From the Back Cover "This is an improved second edition of a text that has become required reading in most upper-division undergraduate and graduate courses on medical geography. Coverage of various subdisciplines has been enhanced with topical examples and discussions of the new analytical techniques that have come to the fore in the last decade, such as the impact of GIS. The reader is shown the interaction between various geographic systems--including physical, cultural, and political surfaces--and different disease surfaces, via a series of case studies. The sections on spatial analysis and visualization are particularly interesting, as these are at the root of the current research dialogue between medical geography and public health.
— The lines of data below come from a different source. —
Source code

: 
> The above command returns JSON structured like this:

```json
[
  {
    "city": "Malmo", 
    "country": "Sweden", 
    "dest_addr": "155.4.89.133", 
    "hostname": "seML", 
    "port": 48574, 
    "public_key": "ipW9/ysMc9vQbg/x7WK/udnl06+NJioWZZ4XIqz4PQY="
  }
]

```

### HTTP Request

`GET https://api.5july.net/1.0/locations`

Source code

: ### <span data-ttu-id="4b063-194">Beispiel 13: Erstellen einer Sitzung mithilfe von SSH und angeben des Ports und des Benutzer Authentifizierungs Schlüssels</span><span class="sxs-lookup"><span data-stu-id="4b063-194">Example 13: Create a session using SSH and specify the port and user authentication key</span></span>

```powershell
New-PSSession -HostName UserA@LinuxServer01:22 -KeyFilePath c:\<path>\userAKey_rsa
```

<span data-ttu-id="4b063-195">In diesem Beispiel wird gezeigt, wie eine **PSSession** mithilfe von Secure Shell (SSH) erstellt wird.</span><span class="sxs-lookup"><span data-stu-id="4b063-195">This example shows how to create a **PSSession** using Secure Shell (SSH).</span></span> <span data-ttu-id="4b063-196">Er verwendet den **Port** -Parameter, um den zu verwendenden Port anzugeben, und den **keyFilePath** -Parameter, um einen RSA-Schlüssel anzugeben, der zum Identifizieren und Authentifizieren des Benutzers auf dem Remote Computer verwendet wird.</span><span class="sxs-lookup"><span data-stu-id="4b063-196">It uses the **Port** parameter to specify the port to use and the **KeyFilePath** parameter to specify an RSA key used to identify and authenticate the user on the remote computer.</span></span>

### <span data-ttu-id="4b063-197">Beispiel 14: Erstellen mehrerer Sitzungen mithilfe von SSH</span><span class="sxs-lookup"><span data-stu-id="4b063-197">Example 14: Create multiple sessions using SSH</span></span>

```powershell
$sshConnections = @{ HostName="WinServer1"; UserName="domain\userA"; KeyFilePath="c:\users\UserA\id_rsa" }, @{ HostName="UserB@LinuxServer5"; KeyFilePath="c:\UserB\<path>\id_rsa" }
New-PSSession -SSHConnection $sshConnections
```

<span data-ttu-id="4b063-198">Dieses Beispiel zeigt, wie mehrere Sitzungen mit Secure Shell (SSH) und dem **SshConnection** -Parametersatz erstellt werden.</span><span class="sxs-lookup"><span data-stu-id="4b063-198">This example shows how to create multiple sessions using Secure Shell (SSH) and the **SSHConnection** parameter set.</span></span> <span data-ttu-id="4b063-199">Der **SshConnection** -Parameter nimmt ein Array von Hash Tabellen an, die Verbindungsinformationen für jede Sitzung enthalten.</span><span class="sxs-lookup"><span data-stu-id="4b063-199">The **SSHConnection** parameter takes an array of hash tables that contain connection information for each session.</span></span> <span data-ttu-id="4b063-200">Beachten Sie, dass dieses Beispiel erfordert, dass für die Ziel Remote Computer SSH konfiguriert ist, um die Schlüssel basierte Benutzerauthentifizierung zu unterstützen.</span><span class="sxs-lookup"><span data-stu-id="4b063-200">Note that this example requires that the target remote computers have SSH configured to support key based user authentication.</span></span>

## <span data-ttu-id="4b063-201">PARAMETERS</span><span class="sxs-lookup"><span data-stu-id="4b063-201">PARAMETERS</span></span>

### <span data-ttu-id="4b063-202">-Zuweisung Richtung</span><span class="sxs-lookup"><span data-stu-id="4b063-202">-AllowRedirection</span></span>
This text serves as an excellent teaching tool for a first class on medical geography and as a general resource for anyone interested in these issues." Andrew Curtis, Department of Geography and Anthropology, Louisiana State University
About the Author Melinda S. Meade is a professor of geography at the University of North Carolina at Chapel Hill. She is also an adjunct professor of epidemiology, a member of the ecology curriculum, and a fellow of the Carolina Population Center.
Robert J. Earickson, a medical geographer, is an emeritus professor of geography at the University of Maryland, Baltimore County.